There are three types of delivery in this industry: first mile delivery, mid mile delivery, and last mile delivery. All three processes are involving their company. Their TAT (Turnaround Time) is shorter than that of other logistics companies because they have an advantage in the local demographic conditions. They reduced the RTO (Return to Origin) from 30% to 5%. Deliveries per day range between 30000 and 40000, with a Fast Beetle count of 3000-4000 per day.
SHARK TANK
The pitchers demanded 90 lakhs in exchange for 3% ownership.
The company has received two rounds of funding. The first round was 20 lakhs for a 3 crore rupee valuation, and the second round was 70 lakhs for a 6 crore rupee valuation. They have purchased 10% of the ESOP. ] Their monthly sales range from Rs.25 lakhs to Rs.30 lakhs, and their projected revenue for 2023 is Rs.3 crores. Their gross profit margin is 54%. Their burning sum is ten lakh rupees. COGS accounts for 1.25 crore rupees of the 3.1 crore rupees, rent accounts for 25 lakh rupees, salaries accounts for 1 crore rupees, and miscellaneous accounts for 60 lakh rupees. Their goal is to build a $200 million company in the next two years.
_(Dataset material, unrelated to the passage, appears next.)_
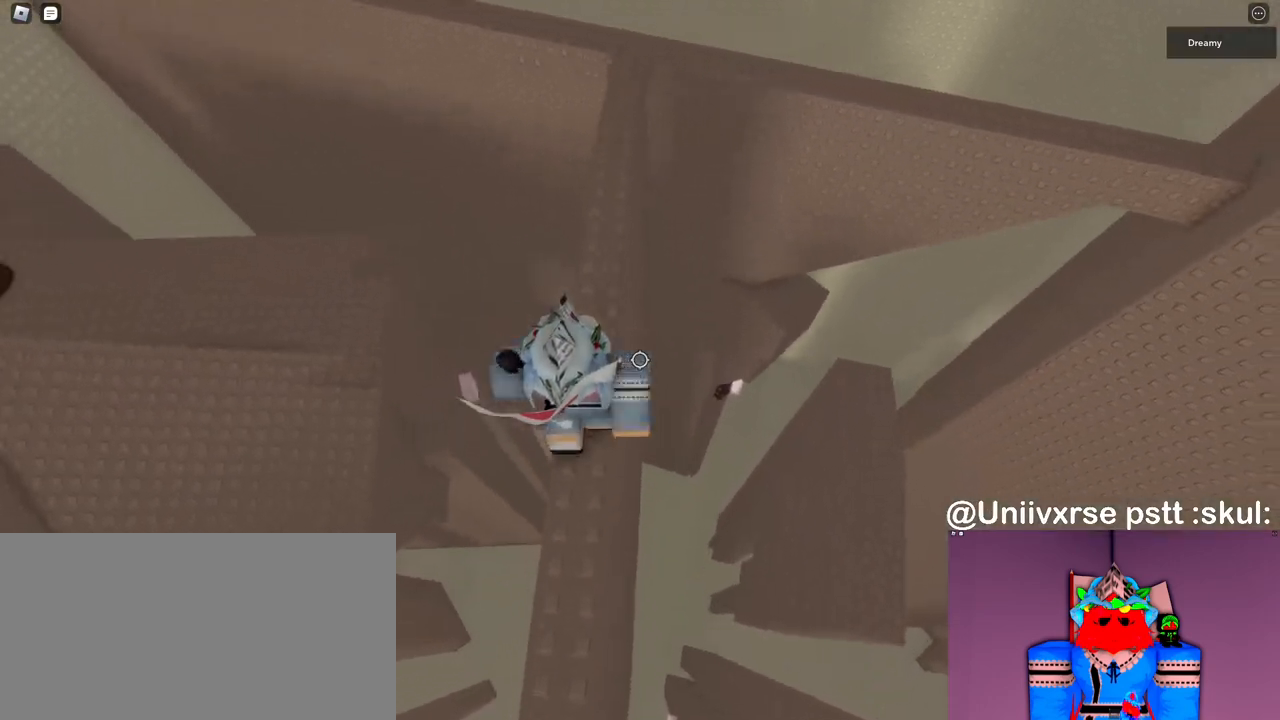
{"keys": ["w"], "mouse": ["right"], "events": [[100, "space", "up"]]}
Aman made an offer of 20 lakh rupees for 4% equity and 70 lakh rupees at 8% interest.
Peyush’s offer is 90 lakhs in exchange for 10% equity. Anupam’s offer is 90 lakhs in exchange for 9% equity.
Aman accepts Anupam’s offer of 90 lakh rupees for 9% equity. Peyush also matches Aman and Anupam’s offer of 90 lakhs for 9% equity.
Pitchers counter offers 90 lakhs in exchange for 5% equity.
Aman and Peyush offer 90 lakhs in exchange for 9% equity.
Pitchers counter for 90 lakhs, representing 7% equity.
Aman and Peyush counter 90 lakhs for 8% equity once more.
Pitchers counter with 90 lakhs for a 7.5% equity stake.
The final deal with Aman and Peyush is 90 lakhs for 7.5% equity.